*What is being asked*. Please copy the entries below word for word.
· · · · · · ·
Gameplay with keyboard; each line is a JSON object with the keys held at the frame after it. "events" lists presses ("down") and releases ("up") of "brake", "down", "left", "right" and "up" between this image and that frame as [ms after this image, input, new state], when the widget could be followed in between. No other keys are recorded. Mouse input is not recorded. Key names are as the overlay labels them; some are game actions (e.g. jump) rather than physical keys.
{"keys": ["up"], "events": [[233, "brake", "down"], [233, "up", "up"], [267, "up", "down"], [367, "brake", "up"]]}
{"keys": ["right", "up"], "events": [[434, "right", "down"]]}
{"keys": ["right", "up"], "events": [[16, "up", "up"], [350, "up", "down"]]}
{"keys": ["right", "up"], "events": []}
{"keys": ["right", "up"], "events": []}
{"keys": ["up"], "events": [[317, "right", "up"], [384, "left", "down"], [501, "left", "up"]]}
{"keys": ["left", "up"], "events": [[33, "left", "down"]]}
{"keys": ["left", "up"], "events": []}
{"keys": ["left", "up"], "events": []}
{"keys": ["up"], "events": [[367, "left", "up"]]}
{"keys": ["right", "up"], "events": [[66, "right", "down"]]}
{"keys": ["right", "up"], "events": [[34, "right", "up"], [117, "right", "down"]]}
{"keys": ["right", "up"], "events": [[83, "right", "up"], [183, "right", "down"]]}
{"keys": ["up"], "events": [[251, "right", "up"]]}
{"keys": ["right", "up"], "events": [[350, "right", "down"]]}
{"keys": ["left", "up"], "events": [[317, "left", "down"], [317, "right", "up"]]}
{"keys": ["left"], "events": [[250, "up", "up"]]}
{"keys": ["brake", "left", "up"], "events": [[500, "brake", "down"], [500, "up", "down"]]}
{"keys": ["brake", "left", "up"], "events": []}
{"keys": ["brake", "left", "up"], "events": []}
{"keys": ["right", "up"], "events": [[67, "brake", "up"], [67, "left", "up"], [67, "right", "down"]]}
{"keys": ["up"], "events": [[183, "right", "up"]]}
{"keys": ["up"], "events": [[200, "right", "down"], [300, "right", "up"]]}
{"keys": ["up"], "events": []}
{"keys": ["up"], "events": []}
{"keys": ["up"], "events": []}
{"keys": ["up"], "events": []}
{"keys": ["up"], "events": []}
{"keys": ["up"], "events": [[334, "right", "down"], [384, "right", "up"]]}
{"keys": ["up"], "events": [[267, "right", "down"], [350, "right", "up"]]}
· · · · · · ·
*Task output*.
Gameplay with keyboard; each line is a JSON object with the keys held at the frame after it. "events" lists presses ("down") and releases ("up") of "brake", "down", "left", "right" and "up" between this image and that frame as [ms after this image, input, new state], when the widget could be followed in between. No other keys are recorded. Mouse input is not recorded. Key names are as the overlay labels them; some are game actions (e.g. jump) rather than physical keys.
{"keys": ["up"], "events": [[233, "brake", "down"], [233, "up", "up"], [267, "up", "down"], [367, "brake", "up"]]}
{"keys": ["right", "up"], "events": [[434, "right", "down"]]}
{"keys": ["right", "up"], "events": [[16, "up", "up"], [350, "up", "down"]]}
{"keys": ["right", "up"], "events": []}
{"keys": ["right", "up"], "events": []}
{"keys": ["up"], "events": [[317, "right", "up"], [384, "left", "down"], [501, "left", "up"]]}
{"keys": ["left", "up"], "events": [[33, "left", "down"]]}
{"keys": ["left", "up"], "events": []}
{"keys": ["left", "up"], "events": []}
{"keys": ["up"], "events": [[367, "left", "up"]]}
{"keys": ["right", "up"], "events": [[66, "right", "down"]]}
{"keys": ["right", "up"], "events": [[34, "right", "up"], [117, "right", "down"]]}
{"keys": ["right", "up"], "events": [[83, "right", "up"], [183, "right", "down"]]}
{"keys": ["up"], "events": [[251, "right", "up"]]}
{"keys": ["right", "up"], "events": [[350, "right", "down"]]}
{"keys": ["left", "up"], "events": [[317, "left", "down"], [317, "right", "up"]]}
{"keys": ["left"], "events": [[250, "up", "up"]]}
{"keys": ["brake", "left", "up"], "events": [[500, "brake", "down"], [500, "up", "down"]]}
{"keys": ["brake", "left", "up"], "events": []}
{"keys": ["brake", "left", "up"], "events": []}
{"keys": ["right", "up"], "events": [[67, "brake", "up"], [67, "left", "up"], [67, "right", "down"]]}
{"keys": ["up"], "events": [[183, "right", "up"]]}
{"keys": ["up"], "events": [[200, "right", "down"], [300, "right", "up"]]}
{"keys": ["up"], "events": []}
{"keys": ["up"], "events": []}
{"keys": ["up"], "events": []}
{"keys": ["up"], "events": []}
{"keys": ["up"], "events": []}
{"keys": ["up"], "events": [[334, "right", "down"], [384, "right", "up"]]}
{"keys": ["up"], "events": [[267, "right", "down"], [350, "right", "up"]]}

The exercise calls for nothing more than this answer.